REWIND: Milk is liquid snot: "Milk consumption may not only be unhelpful, it might also be detrimental."

Earlier today I posted at Facebook:

I believe that drinking milk is an aesthetic and culinary outrage on a par with Bud Light and McDonald's. Moreover, drinking milk is a conspiracy foisted on us by the multinational diary lobby. Apart from all that, I also dislike milk intensely, though you can make it into cheese or ice cream and I'm golden. Last night I had a dream in which I was drinking milk and commenting about how perfectly it paired with a dish. Now I'm scared to set foot outside the house. Booze is the preferred antidote to this condition, although probably not White Russians at a time like this.

After thinking about it, it occurred to me (as it usually does) that we'd all been here before, and indeed we have ... most recently in 2014 (below). The photo above was taken in Indianapolis in 2012.


To me, it's always been aesthetic.

Milk is little more than liquid snot, and to drink it by the glass has struck me as revolting for over thirty years. It's just a bonus to be "un-American" by rejecting milk in liquid form, although I've returned to eating cereal with almond milk as moistening agent.
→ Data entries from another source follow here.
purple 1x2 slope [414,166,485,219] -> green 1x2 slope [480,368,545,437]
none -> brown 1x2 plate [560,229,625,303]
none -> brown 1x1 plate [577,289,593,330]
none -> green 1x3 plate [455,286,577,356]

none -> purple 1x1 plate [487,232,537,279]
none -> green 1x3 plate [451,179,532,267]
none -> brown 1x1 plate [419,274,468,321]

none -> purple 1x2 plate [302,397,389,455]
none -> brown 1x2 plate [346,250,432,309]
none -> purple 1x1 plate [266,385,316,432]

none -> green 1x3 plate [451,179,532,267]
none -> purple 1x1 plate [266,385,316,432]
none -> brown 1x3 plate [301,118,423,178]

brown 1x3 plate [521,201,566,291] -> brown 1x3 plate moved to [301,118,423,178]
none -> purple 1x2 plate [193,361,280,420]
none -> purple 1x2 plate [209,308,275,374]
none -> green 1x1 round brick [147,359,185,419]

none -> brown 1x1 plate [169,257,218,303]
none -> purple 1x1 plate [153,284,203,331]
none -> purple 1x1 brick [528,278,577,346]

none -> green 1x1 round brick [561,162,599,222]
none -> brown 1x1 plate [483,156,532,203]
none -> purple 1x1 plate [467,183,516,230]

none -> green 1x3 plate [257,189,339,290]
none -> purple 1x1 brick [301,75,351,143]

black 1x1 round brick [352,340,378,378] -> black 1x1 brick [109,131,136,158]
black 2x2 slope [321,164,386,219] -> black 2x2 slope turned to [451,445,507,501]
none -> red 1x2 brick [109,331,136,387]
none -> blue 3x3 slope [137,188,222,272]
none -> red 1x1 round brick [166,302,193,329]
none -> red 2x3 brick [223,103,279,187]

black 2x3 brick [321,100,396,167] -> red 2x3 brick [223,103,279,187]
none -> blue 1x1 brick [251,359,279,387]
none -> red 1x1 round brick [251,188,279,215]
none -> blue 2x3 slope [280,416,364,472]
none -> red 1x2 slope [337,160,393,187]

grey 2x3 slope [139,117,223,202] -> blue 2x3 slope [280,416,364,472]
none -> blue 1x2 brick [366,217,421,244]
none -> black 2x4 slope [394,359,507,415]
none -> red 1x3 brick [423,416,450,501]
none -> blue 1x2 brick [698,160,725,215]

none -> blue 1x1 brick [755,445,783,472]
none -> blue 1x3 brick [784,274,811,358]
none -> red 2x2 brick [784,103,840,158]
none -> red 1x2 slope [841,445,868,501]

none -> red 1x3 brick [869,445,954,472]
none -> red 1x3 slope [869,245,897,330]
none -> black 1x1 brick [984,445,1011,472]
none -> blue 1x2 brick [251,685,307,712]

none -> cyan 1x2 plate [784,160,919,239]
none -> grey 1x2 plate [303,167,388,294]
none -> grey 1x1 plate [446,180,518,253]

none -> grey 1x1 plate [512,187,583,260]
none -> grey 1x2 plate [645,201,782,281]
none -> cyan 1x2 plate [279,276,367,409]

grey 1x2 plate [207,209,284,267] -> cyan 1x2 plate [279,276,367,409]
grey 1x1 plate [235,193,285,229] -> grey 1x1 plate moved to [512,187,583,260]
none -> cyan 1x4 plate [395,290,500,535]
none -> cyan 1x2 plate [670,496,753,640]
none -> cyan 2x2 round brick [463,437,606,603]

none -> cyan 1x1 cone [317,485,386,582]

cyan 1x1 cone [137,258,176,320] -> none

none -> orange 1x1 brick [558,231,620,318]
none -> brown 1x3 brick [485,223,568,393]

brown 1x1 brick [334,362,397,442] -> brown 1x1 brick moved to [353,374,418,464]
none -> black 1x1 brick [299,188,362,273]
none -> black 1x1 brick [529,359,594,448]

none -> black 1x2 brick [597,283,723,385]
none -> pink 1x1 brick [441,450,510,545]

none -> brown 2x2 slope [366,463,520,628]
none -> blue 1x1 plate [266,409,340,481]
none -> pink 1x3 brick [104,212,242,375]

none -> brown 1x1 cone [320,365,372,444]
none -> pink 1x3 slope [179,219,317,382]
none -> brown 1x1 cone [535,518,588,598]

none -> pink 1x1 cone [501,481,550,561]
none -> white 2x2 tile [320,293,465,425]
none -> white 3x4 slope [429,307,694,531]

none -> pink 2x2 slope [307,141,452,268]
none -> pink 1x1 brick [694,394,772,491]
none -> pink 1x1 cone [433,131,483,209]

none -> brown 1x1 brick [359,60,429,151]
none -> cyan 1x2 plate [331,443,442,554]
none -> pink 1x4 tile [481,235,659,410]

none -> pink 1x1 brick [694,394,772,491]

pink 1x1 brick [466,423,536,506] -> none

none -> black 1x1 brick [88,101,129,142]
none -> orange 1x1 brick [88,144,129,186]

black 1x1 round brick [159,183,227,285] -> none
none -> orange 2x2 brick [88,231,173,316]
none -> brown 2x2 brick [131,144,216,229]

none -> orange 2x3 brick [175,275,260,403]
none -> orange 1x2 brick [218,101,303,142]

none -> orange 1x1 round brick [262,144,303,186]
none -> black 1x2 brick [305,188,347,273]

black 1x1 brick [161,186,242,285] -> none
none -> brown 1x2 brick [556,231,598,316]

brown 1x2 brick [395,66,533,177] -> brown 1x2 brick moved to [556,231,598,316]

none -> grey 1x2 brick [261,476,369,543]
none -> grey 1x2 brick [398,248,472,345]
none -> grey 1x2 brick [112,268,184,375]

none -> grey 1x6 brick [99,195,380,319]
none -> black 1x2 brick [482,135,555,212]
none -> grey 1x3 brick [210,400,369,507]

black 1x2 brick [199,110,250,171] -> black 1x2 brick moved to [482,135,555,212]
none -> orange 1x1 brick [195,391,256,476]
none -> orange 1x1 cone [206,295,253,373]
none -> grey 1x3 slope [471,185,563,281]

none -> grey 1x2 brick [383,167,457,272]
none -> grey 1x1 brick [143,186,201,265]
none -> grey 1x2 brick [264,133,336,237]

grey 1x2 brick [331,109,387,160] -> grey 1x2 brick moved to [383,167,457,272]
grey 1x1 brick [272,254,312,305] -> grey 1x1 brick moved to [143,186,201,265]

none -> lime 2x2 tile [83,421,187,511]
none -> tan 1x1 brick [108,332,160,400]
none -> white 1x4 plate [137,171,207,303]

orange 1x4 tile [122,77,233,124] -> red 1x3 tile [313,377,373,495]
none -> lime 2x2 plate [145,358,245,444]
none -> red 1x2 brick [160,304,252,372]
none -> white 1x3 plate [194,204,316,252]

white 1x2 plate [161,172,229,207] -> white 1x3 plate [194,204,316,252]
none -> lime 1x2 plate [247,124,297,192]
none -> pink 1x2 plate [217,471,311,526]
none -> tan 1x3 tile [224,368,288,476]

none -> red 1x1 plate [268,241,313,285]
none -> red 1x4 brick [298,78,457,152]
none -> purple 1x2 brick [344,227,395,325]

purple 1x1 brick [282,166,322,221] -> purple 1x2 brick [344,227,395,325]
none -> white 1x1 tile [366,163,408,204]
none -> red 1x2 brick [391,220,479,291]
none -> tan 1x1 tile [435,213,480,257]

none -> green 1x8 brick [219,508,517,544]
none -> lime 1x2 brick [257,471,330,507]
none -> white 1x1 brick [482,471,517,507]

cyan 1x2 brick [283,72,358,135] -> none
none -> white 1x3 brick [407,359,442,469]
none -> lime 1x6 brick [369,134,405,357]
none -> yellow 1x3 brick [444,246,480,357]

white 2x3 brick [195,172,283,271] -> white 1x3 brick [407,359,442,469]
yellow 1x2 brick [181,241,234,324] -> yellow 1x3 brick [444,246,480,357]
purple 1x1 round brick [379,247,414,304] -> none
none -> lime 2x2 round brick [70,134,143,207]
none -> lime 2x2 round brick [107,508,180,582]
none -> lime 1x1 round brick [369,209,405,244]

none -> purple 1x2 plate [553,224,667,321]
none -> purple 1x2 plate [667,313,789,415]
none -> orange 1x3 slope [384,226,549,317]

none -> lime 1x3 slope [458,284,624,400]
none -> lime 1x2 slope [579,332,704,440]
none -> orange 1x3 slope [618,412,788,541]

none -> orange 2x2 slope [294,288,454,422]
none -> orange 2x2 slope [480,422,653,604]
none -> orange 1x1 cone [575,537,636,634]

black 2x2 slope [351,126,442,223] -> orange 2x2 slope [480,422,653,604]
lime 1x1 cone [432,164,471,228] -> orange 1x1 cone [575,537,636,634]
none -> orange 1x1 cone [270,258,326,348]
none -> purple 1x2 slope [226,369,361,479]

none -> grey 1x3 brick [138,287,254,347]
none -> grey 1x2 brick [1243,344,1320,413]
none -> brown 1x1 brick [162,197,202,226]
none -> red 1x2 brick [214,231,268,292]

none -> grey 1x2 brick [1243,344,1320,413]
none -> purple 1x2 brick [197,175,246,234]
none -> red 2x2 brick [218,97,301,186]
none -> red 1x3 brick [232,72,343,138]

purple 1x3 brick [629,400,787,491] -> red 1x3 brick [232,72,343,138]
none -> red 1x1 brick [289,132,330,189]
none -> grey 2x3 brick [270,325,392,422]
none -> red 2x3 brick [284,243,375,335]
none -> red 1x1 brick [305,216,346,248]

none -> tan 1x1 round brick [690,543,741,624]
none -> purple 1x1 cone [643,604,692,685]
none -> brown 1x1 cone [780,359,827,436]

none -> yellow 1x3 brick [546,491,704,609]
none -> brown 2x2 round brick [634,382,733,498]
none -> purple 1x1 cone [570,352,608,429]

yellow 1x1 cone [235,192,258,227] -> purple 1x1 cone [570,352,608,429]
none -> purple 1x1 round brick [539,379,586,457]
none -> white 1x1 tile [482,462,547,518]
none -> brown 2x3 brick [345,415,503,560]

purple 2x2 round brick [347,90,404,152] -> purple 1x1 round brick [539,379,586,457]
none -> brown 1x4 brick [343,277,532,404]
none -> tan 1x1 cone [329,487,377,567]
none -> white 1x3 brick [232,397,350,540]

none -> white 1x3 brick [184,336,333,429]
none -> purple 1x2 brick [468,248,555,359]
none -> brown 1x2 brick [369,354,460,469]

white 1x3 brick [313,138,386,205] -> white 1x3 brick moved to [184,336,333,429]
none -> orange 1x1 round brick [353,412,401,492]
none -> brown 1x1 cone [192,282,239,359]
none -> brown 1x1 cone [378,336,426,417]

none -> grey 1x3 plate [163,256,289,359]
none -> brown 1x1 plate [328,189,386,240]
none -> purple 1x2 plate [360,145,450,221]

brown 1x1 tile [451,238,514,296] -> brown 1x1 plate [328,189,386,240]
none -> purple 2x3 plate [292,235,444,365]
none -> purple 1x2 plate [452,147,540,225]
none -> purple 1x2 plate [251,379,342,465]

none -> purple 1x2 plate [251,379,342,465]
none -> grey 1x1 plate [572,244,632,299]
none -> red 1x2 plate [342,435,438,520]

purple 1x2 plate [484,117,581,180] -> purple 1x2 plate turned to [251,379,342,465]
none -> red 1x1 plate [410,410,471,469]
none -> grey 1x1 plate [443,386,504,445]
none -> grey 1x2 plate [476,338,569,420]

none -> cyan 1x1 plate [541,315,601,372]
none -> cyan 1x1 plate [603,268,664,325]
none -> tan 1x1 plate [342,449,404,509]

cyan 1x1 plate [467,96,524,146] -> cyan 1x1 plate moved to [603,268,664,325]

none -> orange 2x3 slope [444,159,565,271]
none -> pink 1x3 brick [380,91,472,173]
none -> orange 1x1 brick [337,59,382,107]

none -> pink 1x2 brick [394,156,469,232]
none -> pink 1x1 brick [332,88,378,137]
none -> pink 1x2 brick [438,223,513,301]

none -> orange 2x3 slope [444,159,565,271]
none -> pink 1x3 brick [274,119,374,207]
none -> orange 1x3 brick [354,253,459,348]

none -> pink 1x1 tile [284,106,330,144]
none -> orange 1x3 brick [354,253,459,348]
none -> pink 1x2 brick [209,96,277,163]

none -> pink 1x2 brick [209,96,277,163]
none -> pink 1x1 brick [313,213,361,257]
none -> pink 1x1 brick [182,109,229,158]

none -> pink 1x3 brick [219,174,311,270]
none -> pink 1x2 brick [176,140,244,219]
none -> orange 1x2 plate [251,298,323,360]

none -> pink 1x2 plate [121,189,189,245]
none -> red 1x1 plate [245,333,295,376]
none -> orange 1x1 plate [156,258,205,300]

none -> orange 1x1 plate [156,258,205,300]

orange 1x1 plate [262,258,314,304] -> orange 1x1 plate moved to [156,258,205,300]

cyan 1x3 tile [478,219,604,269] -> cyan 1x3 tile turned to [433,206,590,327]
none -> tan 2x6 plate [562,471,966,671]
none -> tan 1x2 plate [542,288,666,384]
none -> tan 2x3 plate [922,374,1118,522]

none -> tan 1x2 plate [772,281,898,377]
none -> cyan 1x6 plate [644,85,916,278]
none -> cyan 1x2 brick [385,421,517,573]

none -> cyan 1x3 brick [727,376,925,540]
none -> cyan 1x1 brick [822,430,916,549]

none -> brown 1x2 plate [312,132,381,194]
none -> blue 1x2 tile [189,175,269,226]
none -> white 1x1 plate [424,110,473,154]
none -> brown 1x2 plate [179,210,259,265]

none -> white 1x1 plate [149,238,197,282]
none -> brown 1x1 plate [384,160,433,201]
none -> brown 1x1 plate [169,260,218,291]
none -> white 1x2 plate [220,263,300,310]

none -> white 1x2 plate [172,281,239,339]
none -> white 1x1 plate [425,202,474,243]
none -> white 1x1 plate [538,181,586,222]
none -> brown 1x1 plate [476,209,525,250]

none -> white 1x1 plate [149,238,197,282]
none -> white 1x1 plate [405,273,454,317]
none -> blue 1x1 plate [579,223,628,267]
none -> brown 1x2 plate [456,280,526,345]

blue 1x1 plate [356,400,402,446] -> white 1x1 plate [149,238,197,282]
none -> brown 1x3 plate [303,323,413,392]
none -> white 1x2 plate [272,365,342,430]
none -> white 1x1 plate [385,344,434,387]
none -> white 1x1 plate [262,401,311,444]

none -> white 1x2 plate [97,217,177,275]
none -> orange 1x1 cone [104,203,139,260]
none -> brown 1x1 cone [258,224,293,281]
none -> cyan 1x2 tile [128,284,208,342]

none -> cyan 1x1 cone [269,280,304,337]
I adore cheese, cream-based sauces, dairy-laden desserts and Milk Stout; obviously, I can tolerate lactose, but drink it from a glass?

That's just wrong.


Got Milk? Might Not Be Doing You Much Good, by Aaron E. Carroll (NYT)

Almost no one will dispute that when a baby is born, breast milk is the best nutrition a mother can provide. All mammals nurse their young, and breast milk benefits a newborn infant in ways above and beyond nutrition. In fact, until 1 to 2 years of age, the American Academy of Pediatrics, the World Health Organization, the Institute of Medicine and more promote breast-feeding as optimal.

Unfortunately, breast-feeding until that age is often difficult, if not impossible, because mothers have to return to work, and children go off to preschool or day care. So we often replace human milk with the milk of cows or other animals. But at a certain point, we have to acknowledge that we are the only mammals on the planet that continue to consume milk after childhood, often in great amounts.

More and more evidence is surfacing, however, that milk consumption may not only be unhelpful, it might also be detrimental. This is in spite of the fact that the United States Department of Agriculture and other organizations advocate that even adults should drink at least three cups a day.